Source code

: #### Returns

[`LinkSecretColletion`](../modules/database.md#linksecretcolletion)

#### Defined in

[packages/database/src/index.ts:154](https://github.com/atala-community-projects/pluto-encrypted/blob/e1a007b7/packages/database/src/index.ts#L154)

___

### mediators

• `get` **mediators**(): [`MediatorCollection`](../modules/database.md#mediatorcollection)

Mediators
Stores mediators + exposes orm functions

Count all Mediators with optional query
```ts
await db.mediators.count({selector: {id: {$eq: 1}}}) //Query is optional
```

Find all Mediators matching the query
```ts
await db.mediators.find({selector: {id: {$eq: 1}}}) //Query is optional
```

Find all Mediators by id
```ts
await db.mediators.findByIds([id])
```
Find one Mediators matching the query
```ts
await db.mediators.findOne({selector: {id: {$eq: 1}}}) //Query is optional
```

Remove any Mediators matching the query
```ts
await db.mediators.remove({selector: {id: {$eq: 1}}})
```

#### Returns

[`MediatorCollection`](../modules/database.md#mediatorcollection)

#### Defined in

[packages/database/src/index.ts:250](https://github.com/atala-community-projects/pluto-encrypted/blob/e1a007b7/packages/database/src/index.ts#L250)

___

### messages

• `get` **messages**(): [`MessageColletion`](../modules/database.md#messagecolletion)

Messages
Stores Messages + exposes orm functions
* * * * * * *
Give the number of lines in the entries above that include the string "Stores". No other output is expected.

# Response for this exercise:
2